►

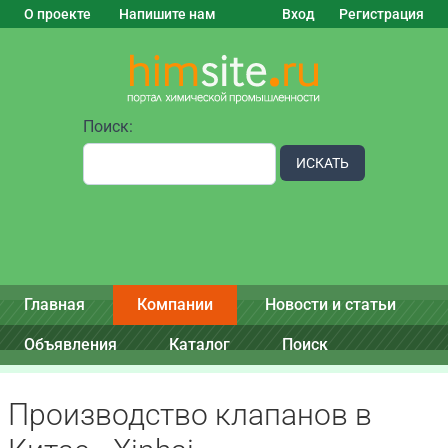
О проекте
Напишите нам
Вход
Регистрация
Поиск:
ИСКАТЬ
Главная
Компании
Новости и статьи
Объявления
Каталог
Поиск
Производство клапанов в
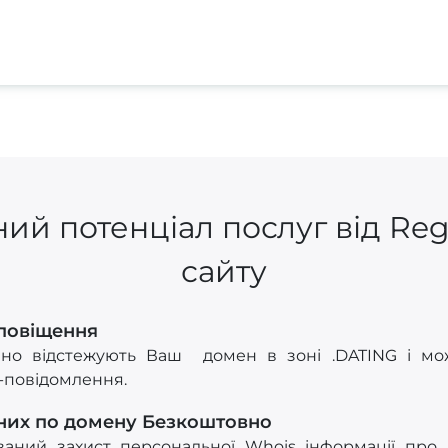
ий потенціал послуг від Re
сайту
Сповіщення
йно відстежують Ваш домен в зоні .DATING і мож
S-повідомлення.
них по домену Безкоштовно
ований захист персональної Whois інформації про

◄

▸ **What is expected**: The output should consist of every entry above, printed exactly, with the images removed.

▸ **Solution for this problem**:
О проекте
Напишите нам
Вход
Регистрация
Поиск:
ИСКАТЬ
Главная
Компании
Новости и статьи
Объявления
Каталог
Поиск
Производство клапанов в
ий потенціал послуг від Re
сайту
Сповіщення
йно відстежують Ваш домен в зоні .DATING і мож
S-повідомлення.
них по домену Безкоштовно
ований захист персональної Whois інформації про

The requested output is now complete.